▶ Brief:
Edit the data below so that every "Q0" becomes "planeQuery", keeping everything else the same, and omit the pictures from your answer.

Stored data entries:
——

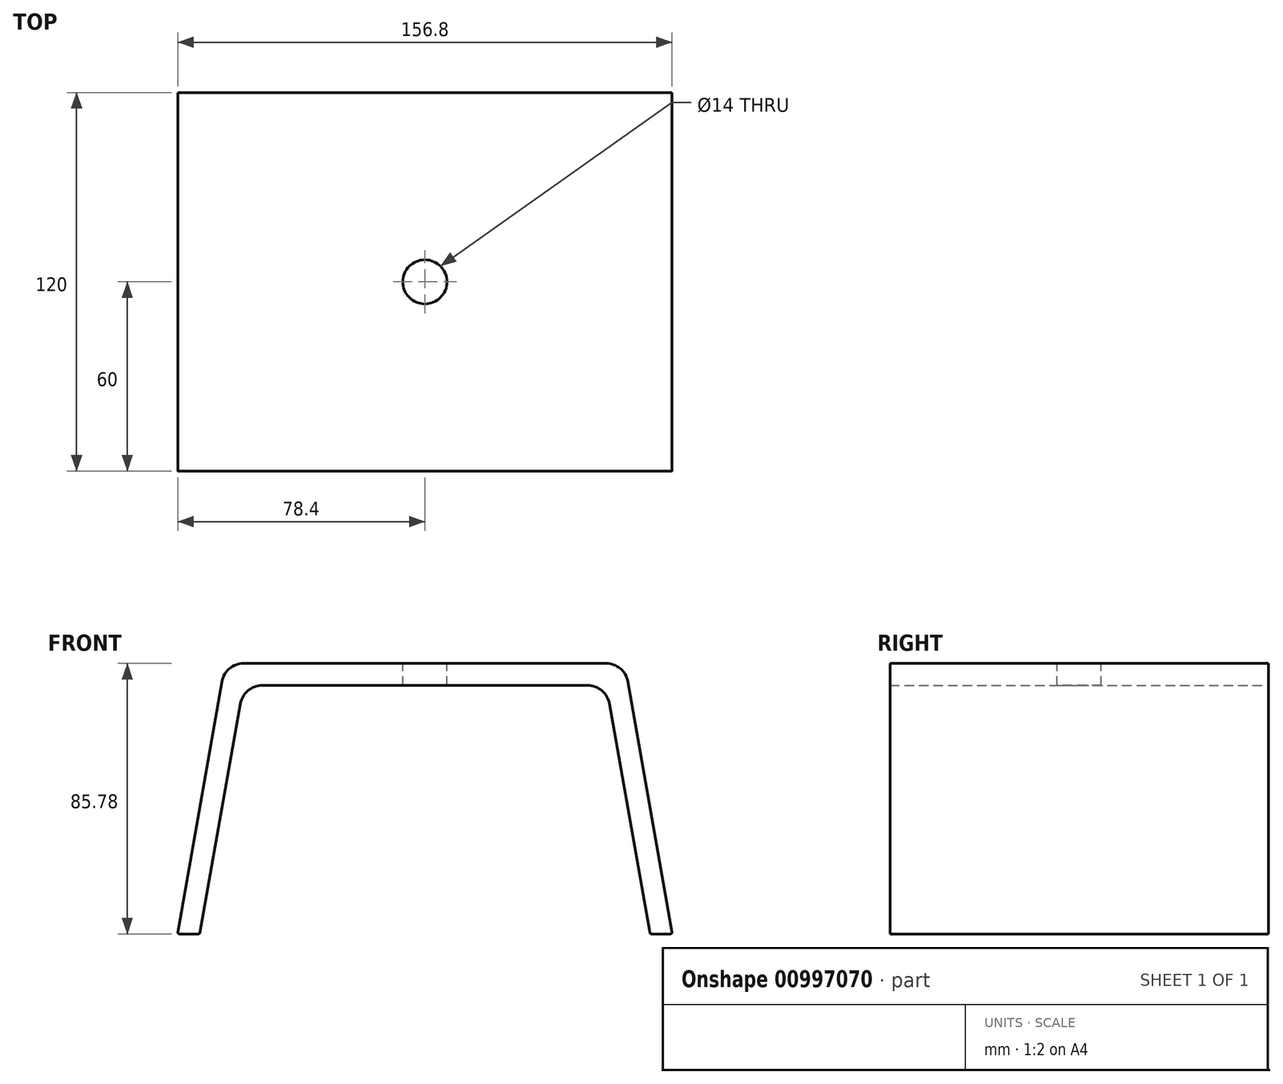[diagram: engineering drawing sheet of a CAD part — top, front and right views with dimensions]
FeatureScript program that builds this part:
annotation { "Feature Type Name" : "Feature", "Feature Type Description" : "" }
export const myFeature = defineFeature(function(context is Context, id is Id, definition is map)
    precondition{}
    {
        {
            var Q0;
            Q0=qCreatedBy(makeId("Front.planeOp"),FACE);
            var sketch = newSketch(context, id + "F0", { "sketchPlane" : qUnion([Q0])});
            skLineSegment(sketch, "E0", {"start": v(-71.32, 0.41) * mm, "end": v(-58.52, 73) * mm});
            skLineSegment(sketch, "E1", {"start": v(-51.63, 78.78) * mm, "end": v(51.63, 78.78) * mm});
            skLineSegment(sketch, "E2", {"start": v(58.52, 73) * mm, "end": v(71.32, 0.41) * mm});
            skPoint(sketch, "E3", {"position": v(0, 78.78) * mm});
            skLineSegment(sketch, "E4.0", {"start": v(64.4, 80) * mm, "end": v(78.4, 0.59) * mm});
            skLineSegment(sketch, "E4.1", {"start": v(-57.5, 85.78) * mm, "end": v(57.5, 85.78) * mm});
            skLineSegment(sketch, "E4.2", {"start": v(-78.4, 0.59) * mm, "end": v(-64.4, 80) * mm});
            skLineSegment(sketch, "E5", {"start": v(-77.9, 0) * mm, "end": v(-71.81, 0) * mm});
            skLineSegment(sketch, "E6", {"start": v(71.81, 0) * mm, "end": v(77.9, 0) * mm});
            skPoint(sketch, "E7.visualSharp", {"position": v(-57.5, 78.78) * mm});
            skArc(sketch, "E7.filletArc", {"start": v(-51.63, 78.78) * mm, "mid": v(-56.13, 77.15) * mm, "end": v(-58.52, 73) * mm});
            skPoint(sketch, "E8.visualSharp", {"position": v(57.5, 78.78) * mm});
            skArc(sketch, "E8.filletArc", {"start": v(58.52, 73) * mm, "mid": v(56.13, 77.15) * mm, "end": v(51.63, 78.78) * mm});
            skPoint(sketch, "E9.visualSharp", {"position": v(-63.37, 85.78) * mm});
            skArc(sketch, "E9.filletArc", {"start": v(-57.5, 85.78) * mm, "mid": v(-62, 84.15) * mm, "end": v(-64.4, 80) * mm});
            skPoint(sketch, "E10.visualSharp", {"position": v(63.37, 85.78) * mm});
            skArc(sketch, "E10.filletArc", {"start": v(64.4, 80) * mm, "mid": v(62, 84.15) * mm, "end": v(57.5, 85.78) * mm});
            skPoint(sketch, "E11.visualSharp", {"position": v(-78.5, 0) * mm});
            skArc(sketch, "E11.filletArc", {"start": v(-78.4, 0.59) * mm, "mid": v(-78.29, 0.18) * mm, "end": v(-77.9, 0) * mm});
            skPoint(sketch, "E12.visualSharp", {"position": v(-71.4, 0) * mm});
            skArc(sketch, "E12.filletArc", {"start": v(-71.81, 0) * mm, "mid": v(-71.5, 0.12) * mm, "end": v(-71.32, 0.41) * mm});
            skPoint(sketch, "E13.visualSharp", {"position": v(71.4, 0) * mm});
            skArc(sketch, "E13.filletArc", {"start": v(71.32, 0.41) * mm, "mid": v(71.5, 0.12) * mm, "end": v(71.81, 0) * mm});
            skPoint(sketch, "E14.visualSharp", {"position": v(78.5, 0) * mm});
            skArc(sketch, "E14.filletArc", {"start": v(77.9, 0) * mm, "mid": v(78.29, 0.18) * mm, "end": v(78.4, 0.59) * mm});
            skSolve(sketch);
        }
        {
            var Q0;
            Q0 = qSketchRegion(id + "F0", true);
            extrude(context, id + "F1", {"entities" : qUnion([Q0]), "depth" : 120 * mm, "offsetDistance" : 25 * mm});
        }
        {
            var Q0;
            Q0=makeQuery(id+"F1.opExtrude","SWEPT_FACE",FACE,{"disambiguationData":[OSD([sQuery(id+"F0.wireOp",EDGE,"E4.1")])]});
            var sketch = newSketch(context, id + "F2", { "sketchPlane" : qUnion([Q0])});
            skCircle(sketch, "E15", {"center": v(0, -60) * mm, "radius": 7 * mm});
            skSolve(sketch);
        }
        {
            var Q0;
            Q0 = qSketchRegion(id + "F2", true);
            extrude(context, id + "F3", {"entities" : qUnion([Q0]), "operationType" : NewBodyOperationType.REMOVE, "oppositeDirection" : true, "depth" : 25 * mm, "offsetDistance" : 25 * mm});
        }
    });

——

▶ Answer to this task:
[diagram: engineering drawing sheet of a CAD part — top, front and right views with dimensions]
FeatureScript program that builds this part:
annotation { "Feature Type Name" : "Feature", "Feature Type Description" : "" }
export const myFeature = defineFeature(function(context is Context, id is Id, definition is map)
    precondition{}
    {
        {
            var planeQuery;
            planeQuery=qCreatedBy(makeId("Front.planeOp"),FACE);
            var sketch = newSketch(context, id + "F0", { "sketchPlane" : qUnion([planeQuery])});
            skLineSegment(sketch, "E0", {"start": v(-71.32, 0.41) * mm, "end": v(-58.52, 73) * mm});
            skLineSegment(sketch, "E1", {"start": v(-51.63, 78.78) * mm, "end": v(51.63, 78.78) * mm});
            skLineSegment(sketch, "E2", {"start": v(58.52, 73) * mm, "end": v(71.32, 0.41) * mm});
            skPoint(sketch, "E3", {"position": v(0, 78.78) * mm});
            skLineSegment(sketch, "E4.0", {"start": v(64.4, 80) * mm, "end": v(78.4, 0.59) * mm});
            skLineSegment(sketch, "E4.1", {"start": v(-57.5, 85.78) * mm, "end": v(57.5, 85.78) * mm});
            skLineSegment(sketch, "E4.2", {"start": v(-78.4, 0.59) * mm, "end": v(-64.4, 80) * mm});
            skLineSegment(sketch, "E5", {"start": v(-77.9, 0) * mm, "end": v(-71.81, 0) * mm});
            skLineSegment(sketch, "E6", {"start": v(71.81, 0) * mm, "end": v(77.9, 0) * mm});
            skPoint(sketch, "E7.visualSharp", {"position": v(-57.5, 78.78) * mm});
            skArc(sketch, "E7.filletArc", {"start": v(-51.63, 78.78) * mm, "mid": v(-56.13, 77.15) * mm, "end": v(-58.52, 73) * mm});
            skPoint(sketch, "E8.visualSharp", {"position": v(57.5, 78.78) * mm});
            skArc(sketch, "E8.filletArc", {"start": v(58.52, 73) * mm, "mid": v(56.13, 77.15) * mm, "end": v(51.63, 78.78) * mm});
            skPoint(sketch, "E9.visualSharp", {"position": v(-63.37, 85.78) * mm});
            skArc(sketch, "E9.filletArc", {"start": v(-57.5, 85.78) * mm, "mid": v(-62, 84.15) * mm, "end": v(-64.4, 80) * mm});
            skPoint(sketch, "E10.visualSharp", {"position": v(63.37, 85.78) * mm});
            skArc(sketch, "E10.filletArc", {"start": v(64.4, 80) * mm, "mid": v(62, 84.15) * mm, "end": v(57.5, 85.78) * mm});
            skPoint(sketch, "E11.visualSharp", {"position": v(-78.5, 0) * mm});
            skArc(sketch, "E11.filletArc", {"start": v(-78.4, 0.59) * mm, "mid": v(-78.29, 0.18) * mm, "end": v(-77.9, 0) * mm});
            skPoint(sketch, "E12.visualSharp", {"position": v(-71.4, 0) * mm});
            skArc(sketch, "E12.filletArc", {"start": v(-71.81, 0) * mm, "mid": v(-71.5, 0.12) * mm, "end": v(-71.32, 0.41) * mm});
            skPoint(sketch, "E13.visualSharp", {"position": v(71.4, 0) * mm});
            skArc(sketch, "E13.filletArc", {"start": v(71.32, 0.41) * mm, "mid": v(71.5, 0.12) * mm, "end": v(71.81, 0) * mm});
            skPoint(sketch, "E14.visualSharp", {"position": v(78.5, 0) * mm});
            skArc(sketch, "E14.filletArc", {"start": v(77.9, 0) * mm, "mid": v(78.29, 0.18) * mm, "end": v(78.4, 0.59) * mm});
            skSolve(sketch);
        }
        {
            var planeQuery;
            planeQuery = qSketchRegion(id + "F0", true);
            extrude(context, id + "F1", {"entities" : qUnion([planeQuery]), "depth" : 120 * mm, "offsetDistance" : 25 * mm});
        }
        {
            var planeQuery;
            planeQuery=makeQuery(id+"F1.opExtrude","SWEPT_FACE",FACE,{"disambiguationData":[OSD([sQuery(id+"F0.wireOp",EDGE,"E4.1")])]});
            var sketch = newSketch(context, id + "F2", { "sketchPlane" : qUnion([planeQuery])});
            skCircle(sketch, "E15", {"center": v(0, -60) * mm, "radius": 7 * mm});
            skSolve(sketch);
        }
        {
            var planeQuery;
            planeQuery = qSketchRegion(id + "F2", true);
            extrude(context, id + "F3", {"entities" : qUnion([planeQuery]), "operationType" : NewBodyOperationType.REMOVE, "oppositeDirection" : true, "depth" : 25 * mm, "offsetDistance" : 25 * mm});
        }
    });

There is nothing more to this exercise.